Années 70 obligent, l'ensemble est très kitsch mais se révèle toutefois très réjouissant, et ceci malgré un montage à la hache et à un jeu d'acteur assez approximatif. En effet on est trimballé d'une scène à l'autre, souvent incongrues et sans grande cohérence. Les acteurs surjouent et sont souvent en décalage avec l'action mais cela donne, paradoxalement, tout son charme au film.

En outre, La Furie des Vampires ne souffre pas trop de temps morts surtout dans sa première partie vaiment excellente, grâce notamment à des dialogues savoureux. La seconde partie, quant à elle, s'enlise un peu dès l'arrivée d'un personnage de policier ultra bavard qui n'apporte rien à l'histoire...

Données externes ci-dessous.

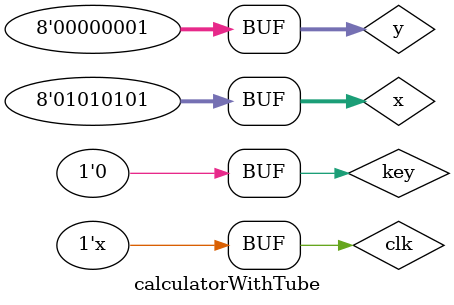
<source format=v>
`timescale 1ns / 1ns


module calculatorWithTube(
    );
    
    reg clk;
    reg [7:0] x;
    reg [7:0] y;
    reg key;
    
    wire [7:0] out; // dp, g, f, e, d, c, b, a
    wire [3:0] led;
    wire [15:0] result;
    
    always #100 clk = ~clk;
    
    initial begin
        x = 8'b00001111;
        y = 8'b00000001;
        key = 1'b0;
        #100000;
        x = 8'b01010101;
        #100000;
        
    end
    
    top t(
        .clk(clk),
        .x(x),
        .y(y),
        .key(key),
        .out(out),
        .led(led),
        .result(result)
    );
    
endmodule

</source>
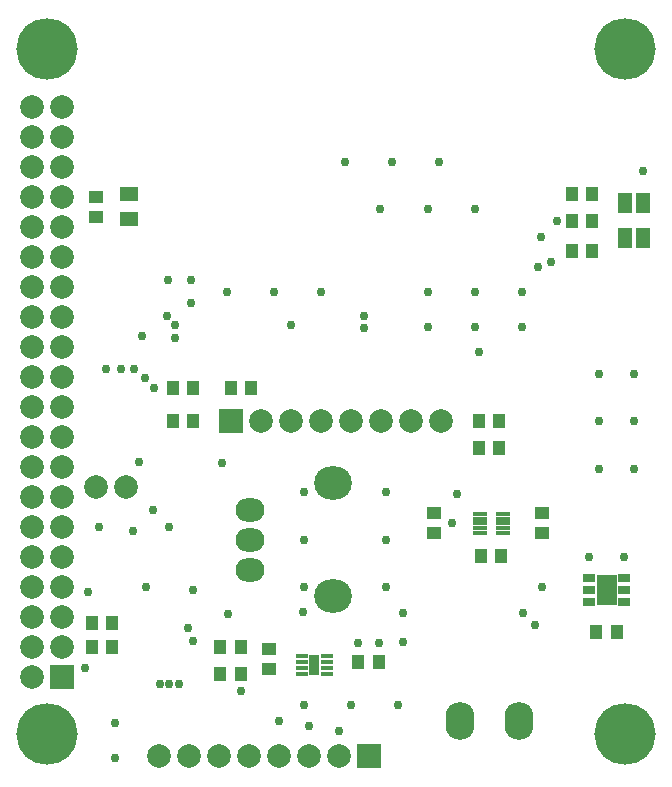
<source format=gts>
G04*
G04 #@! TF.GenerationSoftware,Altium Limited,CircuitStudio,1.5.2 (30)*
G04*
G04 Layer_Color=20142*
%FSLAX25Y25*%
%MOIN*%
G70*
G01*
G75*
%ADD45R,0.04343X0.04737*%
%ADD46R,0.03753X0.06706*%
%ADD47R,0.04343X0.01587*%
%ADD48R,0.06706X0.10249*%
%ADD49R,0.04343X0.02572*%
%ADD50R,0.04540X0.01587*%
%ADD51R,0.06115X0.04737*%
%ADD52R,0.04737X0.04343*%
%ADD53R,0.05131X0.06706*%
%ADD54C,0.07887*%
%ADD55R,0.07887X0.07887*%
%ADD56O,0.09658X0.07887*%
%ADD57O,0.12611X0.11036*%
%ADD58C,0.20485*%
%ADD59O,0.09658X0.12611*%
%ADD60R,0.07887X0.07887*%
%ADD61C,0.03000*%
D45*
X167559Y188779D02*
D03*
X174252D02*
D03*
X167559Y180748D02*
D03*
X174252D02*
D03*
X335803Y185724D02*
D03*
X342496D02*
D03*
X297323Y210906D02*
D03*
X304016D02*
D03*
X214015Y267039D02*
D03*
X220708D02*
D03*
X256465Y175787D02*
D03*
X263158D02*
D03*
X210465Y171787D02*
D03*
X217158D02*
D03*
X210465Y180787D02*
D03*
X217158D02*
D03*
X194748Y255905D02*
D03*
X201441D02*
D03*
X194748Y267039D02*
D03*
X201441D02*
D03*
X303441Y247165D02*
D03*
X296748D02*
D03*
X303441Y255905D02*
D03*
X296748D02*
D03*
X334347Y331693D02*
D03*
X327654D02*
D03*
X334347Y322693D02*
D03*
X327654D02*
D03*
X334347Y312693D02*
D03*
X327654D02*
D03*
D46*
X241811Y174787D02*
D03*
D47*
X246102Y171835D02*
D03*
Y173803D02*
D03*
Y175772D02*
D03*
Y177740D02*
D03*
X237520Y171835D02*
D03*
Y173803D02*
D03*
Y175772D02*
D03*
Y177740D02*
D03*
D48*
X339150Y199724D02*
D03*
D49*
X345016Y195787D02*
D03*
Y199724D02*
D03*
Y203661D02*
D03*
X333283Y195787D02*
D03*
Y199724D02*
D03*
Y203661D02*
D03*
D50*
X304484Y218795D02*
D03*
Y220370D02*
D03*
Y221945D02*
D03*
Y223520D02*
D03*
Y225095D02*
D03*
X296886Y218795D02*
D03*
Y220370D02*
D03*
Y221945D02*
D03*
Y223520D02*
D03*
Y225095D02*
D03*
D51*
X179842Y323335D02*
D03*
Y331799D02*
D03*
D52*
X168842Y324024D02*
D03*
Y330716D02*
D03*
X317685Y225291D02*
D03*
Y218599D02*
D03*
X281685Y218599D02*
D03*
Y225291D02*
D03*
X226811Y180134D02*
D03*
Y173441D02*
D03*
D53*
X345472Y316929D02*
D03*
X351378D02*
D03*
Y328740D02*
D03*
X345472D02*
D03*
D54*
X147559Y360748D02*
D03*
Y350748D02*
D03*
Y340748D02*
D03*
Y330748D02*
D03*
Y320748D02*
D03*
Y310748D02*
D03*
X157559Y360748D02*
D03*
Y350748D02*
D03*
Y340748D02*
D03*
Y330748D02*
D03*
Y320748D02*
D03*
Y310748D02*
D03*
X147559Y300748D02*
D03*
X157559D02*
D03*
X147559Y290748D02*
D03*
Y280748D02*
D03*
Y270748D02*
D03*
Y260748D02*
D03*
Y250748D02*
D03*
Y240748D02*
D03*
X157559Y290748D02*
D03*
Y280748D02*
D03*
Y270748D02*
D03*
Y260748D02*
D03*
Y250748D02*
D03*
Y240748D02*
D03*
X147559Y230748D02*
D03*
X157559D02*
D03*
X147559Y220748D02*
D03*
Y210748D02*
D03*
Y200748D02*
D03*
Y190748D02*
D03*
Y180748D02*
D03*
X157559Y220748D02*
D03*
Y210748D02*
D03*
Y200748D02*
D03*
Y190748D02*
D03*
Y180748D02*
D03*
X147559Y170748D02*
D03*
X168858Y234173D02*
D03*
X178858D02*
D03*
X284015Y255905D02*
D03*
X274015D02*
D03*
X264015D02*
D03*
X224015D02*
D03*
X234015D02*
D03*
X244015D02*
D03*
X254015D02*
D03*
X190000Y144252D02*
D03*
X200000D02*
D03*
X210000D02*
D03*
X220000D02*
D03*
X230000D02*
D03*
X240000D02*
D03*
X250000D02*
D03*
D55*
X157559Y170748D02*
D03*
X214015Y255905D02*
D03*
D56*
X220472Y216535D02*
D03*
Y226535D02*
D03*
Y206535D02*
D03*
D57*
X248031Y235433D02*
D03*
Y197638D02*
D03*
D58*
X152559Y379921D02*
D03*
X345472Y379921D02*
D03*
Y151575D02*
D03*
X152559Y151575D02*
D03*
D59*
X290158Y156189D02*
D03*
X309842D02*
D03*
D60*
X260000Y144252D02*
D03*
D61*
X238189Y232283D02*
D03*
Y216535D02*
D03*
Y200787D02*
D03*
X175197Y155512D02*
D03*
Y143701D02*
D03*
X265748Y200787D02*
D03*
Y216535D02*
D03*
Y232283D02*
D03*
X238189Y161417D02*
D03*
X253937D02*
D03*
X269685D02*
D03*
X336614Y240158D02*
D03*
Y255906D02*
D03*
Y271654D02*
D03*
X348425Y240158D02*
D03*
Y255906D02*
D03*
Y271654D02*
D03*
X170079Y220866D02*
D03*
X212598Y299213D02*
D03*
X228346D02*
D03*
X244094D02*
D03*
X311024Y287402D02*
D03*
X295276D02*
D03*
X279528D02*
D03*
X311024Y299213D02*
D03*
X295276D02*
D03*
X279528D02*
D03*
X263779Y326772D02*
D03*
X279528D02*
D03*
X295276D02*
D03*
X283465Y342520D02*
D03*
X267717D02*
D03*
X251969D02*
D03*
X200787Y295276D02*
D03*
Y303150D02*
D03*
X192913D02*
D03*
X192638Y291102D02*
D03*
X193150Y220709D02*
D03*
X201181Y199646D02*
D03*
X181417Y219409D02*
D03*
X213063Y191693D02*
D03*
X188031Y226339D02*
D03*
X183189Y242480D02*
D03*
X185433Y270394D02*
D03*
X184449Y284488D02*
D03*
X296654Y279016D02*
D03*
X351378Y339291D02*
D03*
X172362Y273425D02*
D03*
X181496D02*
D03*
X316181Y307480D02*
D03*
X317284Y317441D02*
D03*
X322598Y322677D02*
D03*
X320590Y309213D02*
D03*
X177165Y273425D02*
D03*
X195394Y283819D02*
D03*
X258386Y286929D02*
D03*
X234016Y288032D02*
D03*
X195315D02*
D03*
X258150Y291102D02*
D03*
X211063Y242205D02*
D03*
X190260Y168315D02*
D03*
X193409D02*
D03*
X196559D02*
D03*
X256457Y182087D02*
D03*
X237874Y192323D02*
D03*
X217165Y165945D02*
D03*
X263150Y182008D02*
D03*
X230000Y155984D02*
D03*
X240000Y154409D02*
D03*
X250000Y152717D02*
D03*
X317677Y200827D02*
D03*
X271220Y192047D02*
D03*
Y182362D02*
D03*
X315394Y188150D02*
D03*
X311260Y191969D02*
D03*
X345016Y210693D02*
D03*
X333307Y210709D02*
D03*
X289370Y231693D02*
D03*
X287717Y222008D02*
D03*
X188347Y267047D02*
D03*
X166181Y199094D02*
D03*
X165197Y173819D02*
D03*
X201315Y182874D02*
D03*
X199606Y186969D02*
D03*
X185748Y200591D02*
D03*
X241811Y174787D02*
D03*
X339150Y196224D02*
D03*
Y199724D02*
D03*
Y203224D02*
D03*
M02*

</source>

Mêlant passages oniriques et scènes d'action, La Furie des Vampires malgré ses nombreux défauts et son côté daté est un film qui ne décevera pas les fans du genre...

 

le dialogue du film :

- Oh, votre enthousiasme est terriblement contagieux et j'aimerai beaucoup pouvoir aller avec vous mais... je dois me rendre à Istanbul. Le devoir m'appelle.

- Faites attention à vous Marcel, et puis ne prenez pas de risques inutiles.

- Ne vous inquiétez pas, j'ai tellement lu et vu de James Bond que maintenant je connais tous les trucs.